Brainhack Global 2017 will unite regional events occurring the same week at 40+ different sites. We are participating as the only site in Oregon.

If you’re interested in attending and want to receive updates on Brainhack 2017, please fill out this form.

We hope to see you there!
Kate, Dani, John, Jenn, Theresa, Nandi and the rest of the DSN Lab

FAQ:
What’s going to happen at Brainhack?
Prior to our event, we will collect project ideas from attendees. Attendees can pitch project ideas to work on or join proposed project teams. We will all contribute to projects during times for open hacking and present our progress at the end of Brainhack. There will also be mini-unconferences, which are an opportunity to discuss topics of interest with other attendees, related to their areas of expertise.

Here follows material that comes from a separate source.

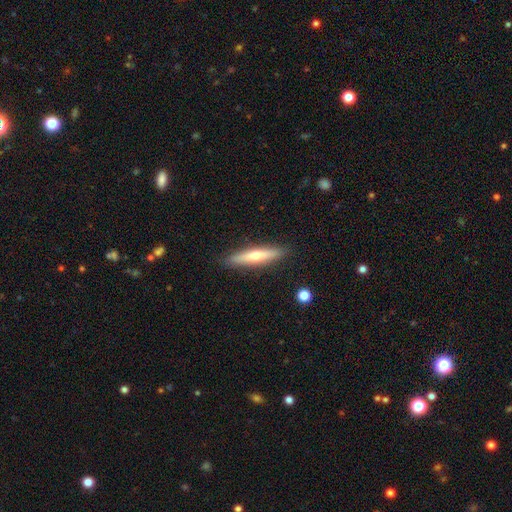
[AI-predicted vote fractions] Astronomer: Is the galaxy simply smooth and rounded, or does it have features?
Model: featured or disk — 47%, tied with smooth at 47%.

What kind of projects can I work on?
Current project pitches include contributing to open science programs, such as NeuroVault and Brain Imaging Data Structure Apps. We welcome any projects related to the study of the brain and/or behavior.

I have a project idea! How can I let others know about it?
Great! Please fill out this form to let others know about your project idea! Since the event is only two days long, project pitches should be submitted here prior to the start of the event so that we can hit the ground running.

I don’t have a project idea. What should I do?
It’s okay if you don’t have a project idea of your own, because other projects will need your skills and support. Take a look at this spreadsheet to look at current project ideas. All skills are valued at a Brainhack–you can always be a beta tester!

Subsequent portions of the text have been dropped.